A few points, excerpted from the SWC FAQ page:
What poker software do you use? Is it safe? We use Poker Mavens by Briggs Softworks. There are no known security flaws. However, it has not been used for very much serious play and it is conceivable that with a larger incentive to crack the software some will be found….. If you decide to play at SealsWithClubs, understand you are accepting the risks associated with playing on Poker Mavens software.
How do I know my opponents aren’t cheating? You don’t know that, they might be cheating you – SealsWithClubs is the wild, wild west of online poker rooms. Management reserves the right to handle cheating and collusion in whatever way they see fit. If you are uncomfortable with anonymous ring games remember we offer heads up tables.
Chat: Chat is uncensored, and not necessarily in English.
Whether they are actually cheating or not is almost irrelevant; in legal terms, SWC is virtually defining itself as having the privilege to cheat, even though they profess elsewhere that they will take steps to crack down on cheaters.
While there’s probably a good chunk of the above that’s just Micon being Micon, the greater point is that the FAQ still does nothing to engender a sense of trustworthiness to new site visitors. Frankly, it’s goddamn stupid.
Then there’s Bitcoins themselves, a topic which we touched on lightly last time and may well devote a full piece or series to at some point in the future. The Wiki page on Bitcoins is a good starting place, though it’s also worth noting that there’s a bit of a fallout between Wiki and Bitcoin users, since Wiki will not accept Bitcoins as a form for donations, since they are neither issued nor backed by any formal national government.

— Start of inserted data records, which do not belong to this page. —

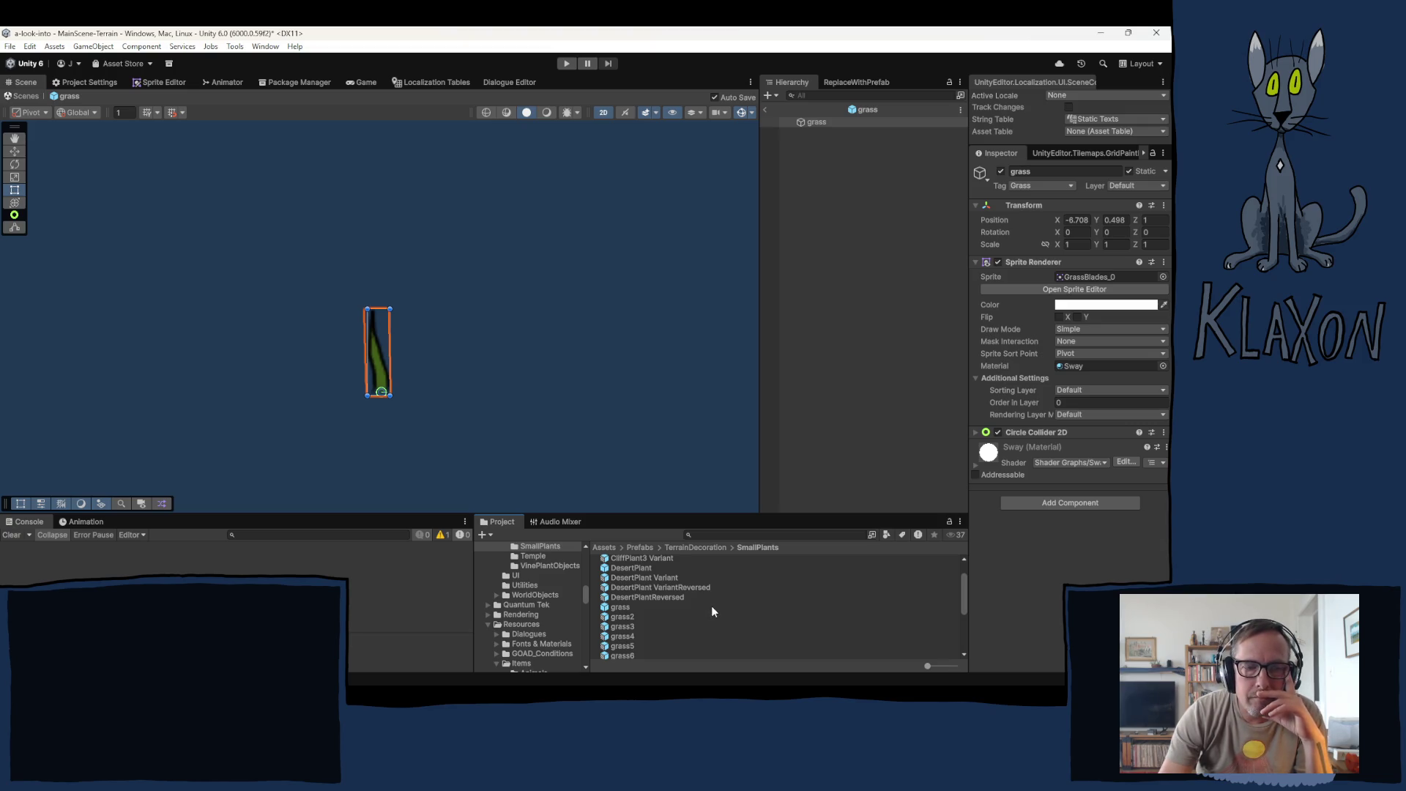
# Step: Review the grass prefab in Prefab Mode: Grass tag, Sway-material Sprite Renderer, Circle Collider 2D
pyautogui.moveTo(695, 684)
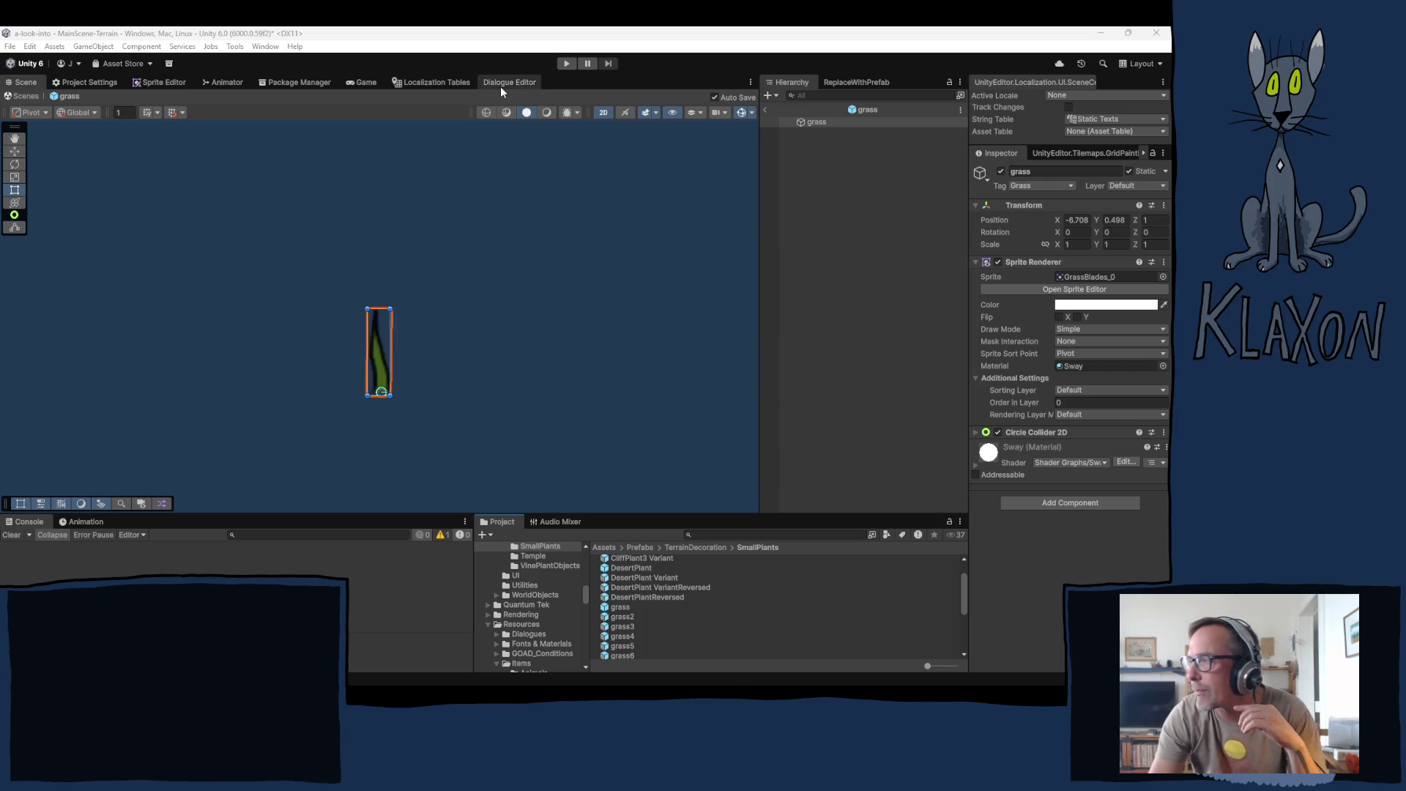
# Step: Select the grass prefab asset in the SmallPlants folder
pyautogui.click(617, 606)
# Step: Create a Prefab Variant of the grass prefab and name it SteppeFlower
pyautogui.rightClick(617, 607)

What Bitcoins have been tied to (along with several other “virtual” digital currencies) are some of the darkest corners of the web, used a medium to pay for some of the worst things imaginable, from drugs to child porn, trafficked internationally and communicated via encrypted postings and e-mails in back channels of something often called the hidden Internet.
Bitcoins aren’t the reason for those other criminal behaviors, but as medium of exchange that also challenges traditional governments’ assumption that they and they only get to define what currency is and how it works, it’s not hard to figure out that the backlash and efforts to stomp out Bitcoins and their ilk will only increase in the future.
Some would argue that by their very nature, Bitcoins can’t be stomped out. I’m not so sure; chop enough tentacles off a squid and the thing will ooze to death. I think that at the very best, any investment in Bitcoins for the purpose of playing poker ought to be caveat emptor (“Let the buyer beware”).
That has nothing to do with whether or not SWC is a good poker site, but it has a ton do with whether SWC is viable as a long-term business. I’m pretty sure that Micon would argue that yes, yes it is. As for me, I’d just as soon watch and see how it all plays out.